Need to be able to store pending operations on the various mipmap levels.
In first iterations, one could continue to
* Always realized tiles on higher mipmap levels that are invalidated by changes on lower-level is changed.
Performance penalty is bounded to 50% due to exponential series.
* Always calculate changes that are outside of the viewport on the same level
Performance penalty is currently bounded because no(?) user actions in MyPaint can cause changes outside viewport.
But the architecture should probably be such that it will just-work even when this is turned off.
Challenges:
* Performance when changing viewport. Need to realize a lot of things which were deferred fast.
* Implement Progressive LOD level-of-detail
When zooming in, could first show a scaled down version of the (realized) level one was currently on,
then realize the changes on the lower level and transition between the two using by blending them.
* Implement opportunistic background processing
When the user is not doing much and there is spare computing power, always work to realize other parts
of the mipmap pyramid.

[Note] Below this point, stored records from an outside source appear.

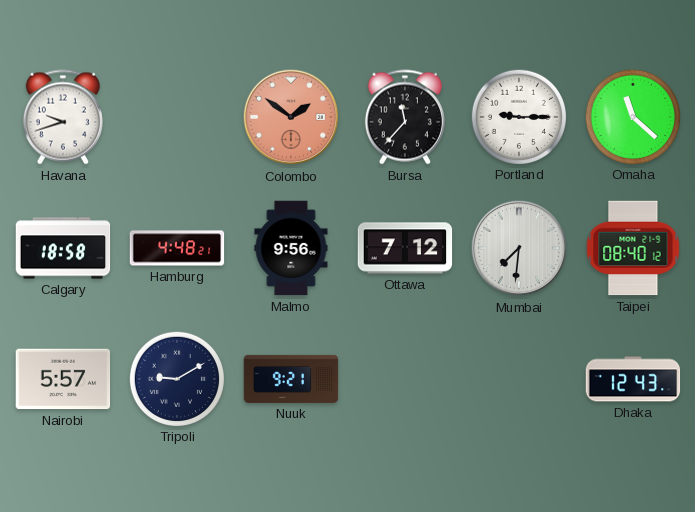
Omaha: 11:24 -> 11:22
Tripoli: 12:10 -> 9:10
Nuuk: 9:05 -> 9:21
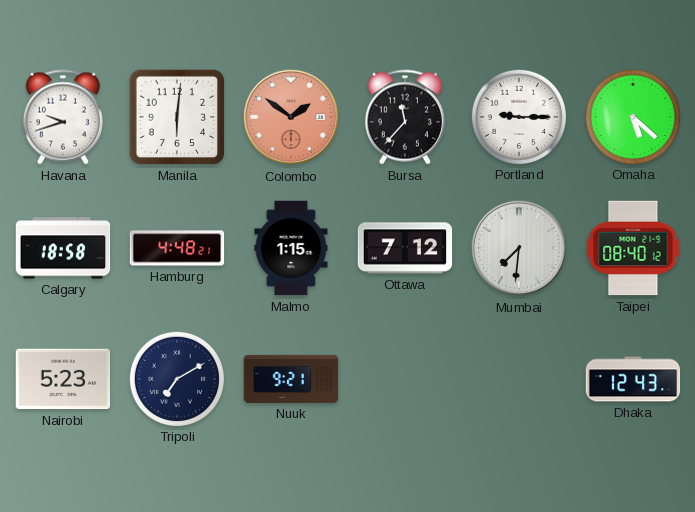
Manila: none -> 6:01
Omaha: 11:22 -> 5:22
Malmo: 9:56 -> 1:15
Nairobi: 5:57 -> 5:23
Tripoli: 9:10 -> 7:10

Unsure how the priority should be, so the piece of code for prioriting should
be isolated and easy to change. Things that should be done immediately could just have priority >= NOW_BLOCKING
Theoretically one could even prioritize predictively, based on user action and/or aggregated statistics.
A possible fitness test would be to minimize the time needed to realize the viewport the user moves to.

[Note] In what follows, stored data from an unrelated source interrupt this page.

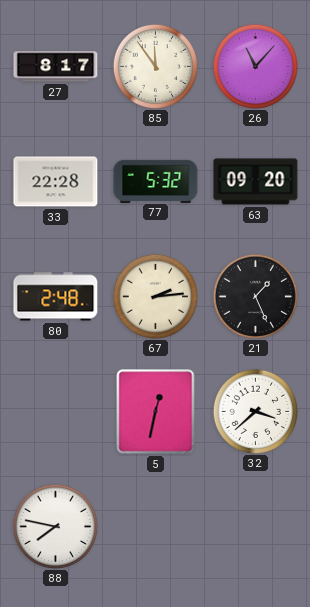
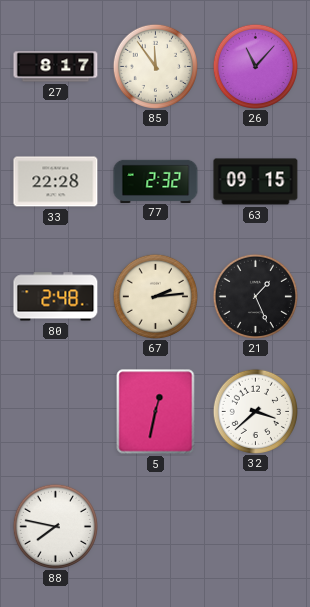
77: 5:32 -> 2:32
63: 09:20 -> 09:15
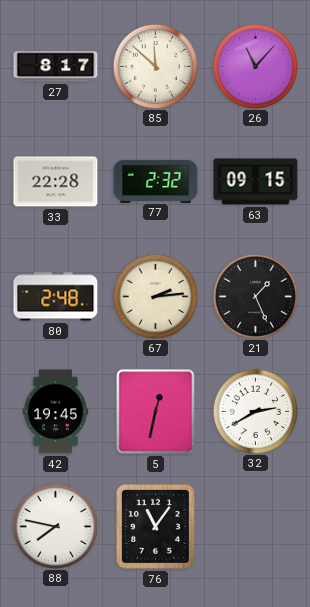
85: 11:54 -> 11:52
42: none -> 19:45
32: 3:38 -> 2:40
76: none -> 11:06
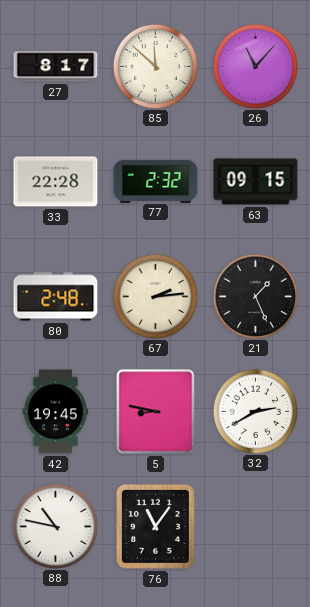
5: 12:32 -> 8:47
88: 7:47 -> 10:47
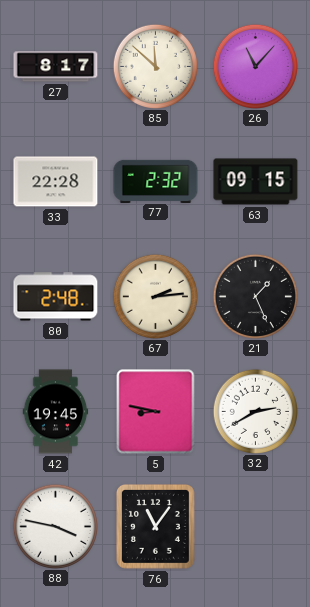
88: 10:47 -> 3:47
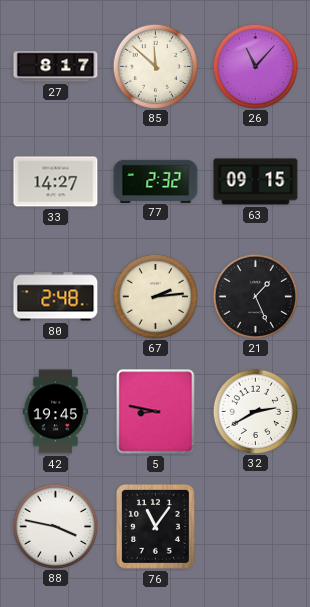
33: 22:28 -> 14:27
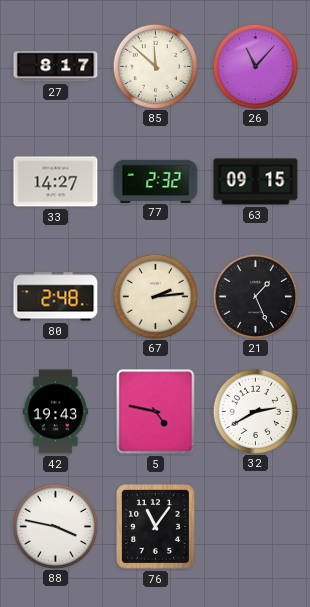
42: 19:45 -> 19:43
5: 8:47 -> 4:47
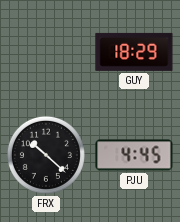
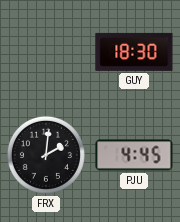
GUY: 18:29 -> 18:30
FRX: 10:22 -> 2:01
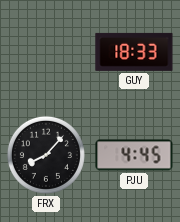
GUY: 18:30 -> 18:33
FRX: 2:01 -> 8:07
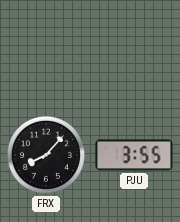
GUY: 18:33 -> none
PJU: 4:45 -> 3:55
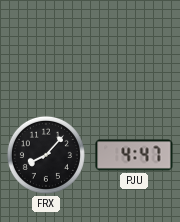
PJU: 3:55 -> 4:47
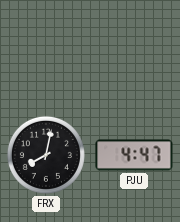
FRX: 8:07 -> 8:02
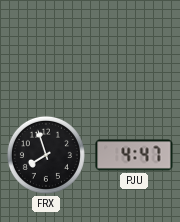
FRX: 8:02 -> 7:57
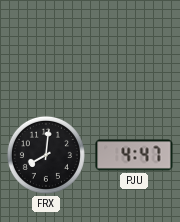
FRX: 7:57 -> 8:01
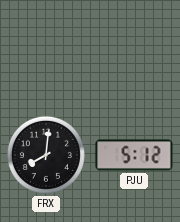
PJU: 4:47 -> 5:12
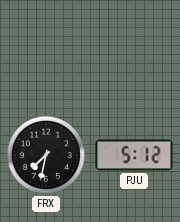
FRX: 8:01 -> 7:32
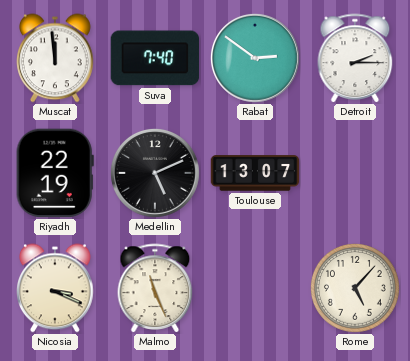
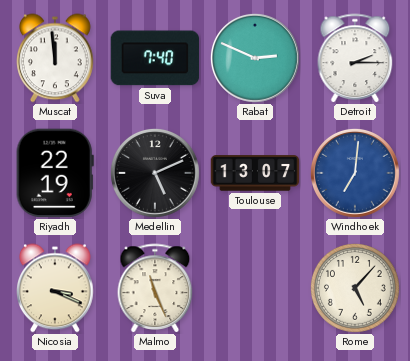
Rabat: 2:51 -> 2:49
Windhoek: none -> 7:01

* Only proactively realize down to what user has set as normal/start resolution
Realizing on a more detailed mipmap/zoom level than this could be an operation. Could also be a priority thing.
* New bottlenecks: Performance of persistence to disk, and memory usage on large documents
As performance/responsiveness of the brush/rendering engine is no longer a limiting factor for
working on larger documents, other issues will become more obvious. At some point saving the document
as raster regularly will become overly tedious (its already bad), and keeping it all in memory will be challenging.

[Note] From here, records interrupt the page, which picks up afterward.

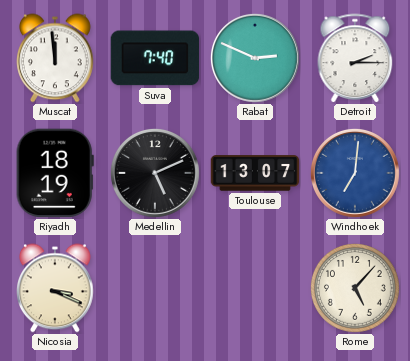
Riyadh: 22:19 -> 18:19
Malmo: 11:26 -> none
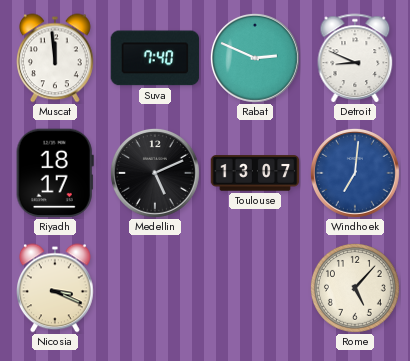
Detroit: 2:15 -> 8:49
Riyadh: 18:19 -> 18:17
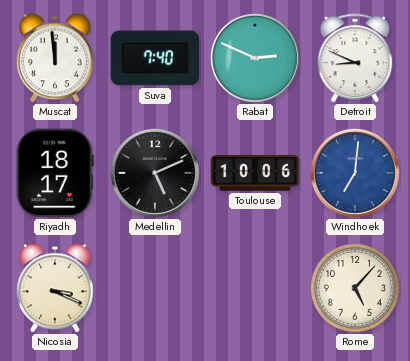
Toulouse: 13:07 -> 10:06
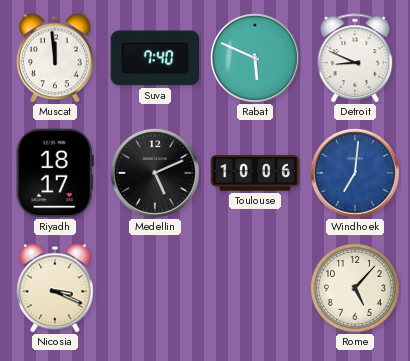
Rabat: 2:49 -> 5:49
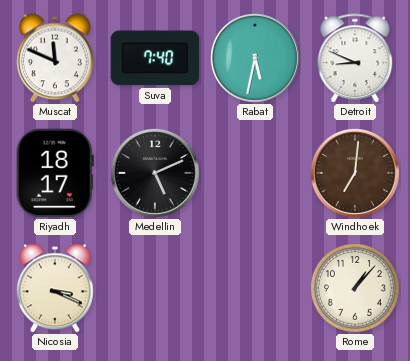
Muscat: 11:59 -> 11:49
Rabat: 5:49 -> 5:32
Toulouse: 10:06 -> none
Windhoek dial: blue -> brown
Rome: 5:07 -> 1:07
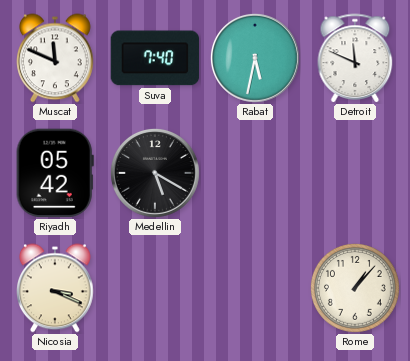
Detroit: 8:49 -> 11:49
Riyadh: 18:17 -> 05:42
Medellin: 5:11 -> 5:20
Windhoek: 7:01 -> none
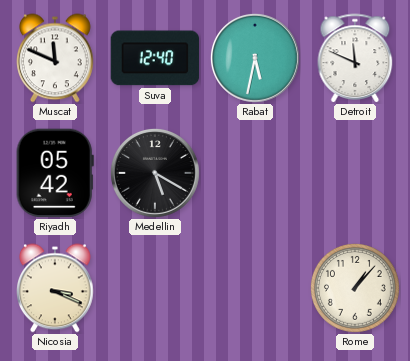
Suva: 7:40 -> 12:40
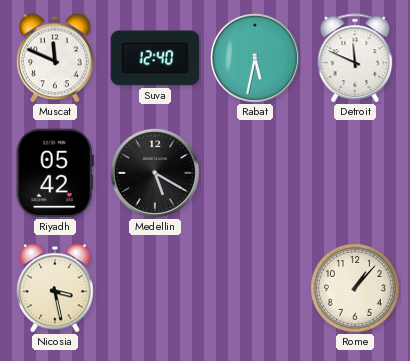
Nicosia: 3:19 -> 3:28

Moving the canonical document format (on disk and in-memory) to a journal could eliminate this. One would then
treat the mipmap pyramid as a tile cache when persisted, and possibly the same when in-memory.
* Keeping operationqueues from growing without bounds
At 64 px tile size, and 50 bytes per DrawDab op, can keep ~1000 ops in queue before it reaches size of the pixel buffer
Depending on brush used, this could be filled in seconds. Being instead able to refer to a revision in the document
journal, and calculate ops on-demand would make this problem go away. Compacting the document journal a different problem.
Implementation
* Store operation queues on all levels in the mipmap pyramid, not just on 0
* When brush dabs are drawn, just store them in operation queue(s)
* Defer realization/processing of tiles until they are requested explicitly.
IDEA: GPU-based processing
===========================
There would be three major aspects of this:
* GPU-powered viewport transformations
Fairly straightforward: use a GLSL shader to transform GPU texture for display.
Can be introduced incrementally, just processing and uploading texture from CPU on-demand
* GPU-powered layer compositing.
Should be fairly straightforward: use a GLSL shader
Possible problems: how to address variable variable number of layers?
Cannot iterate a variable amount of times in for loop
Workaround: limit max layers (in one pass?), break early
Can be introduced incrementally and combined with CPU-based brush engine. However,
the increased data to migrate to GPU may cause performance to go down?
* GPU-powered brush engine. See libmypaint's PERFORMANCE too.
GEGL and its GPU-side tile store, OpenCL processing would be worthwhile to have a look at
before starting any serious work in this area.
TODO: Improved tests
====================
* Implement a GUI benchmark/mode that tracks total processing pipeline time/latency.
Parameterize on brush+settings, ability to calculate average and max latencies,
maybe also plot the distribution or measure according to deadlines
* Implement a test which determines the throughput in Megapixels/second
Use this to do ballpark estimates of how much more performance potential there is left with CPU, and
how much we could gain by alternative technology like GPU.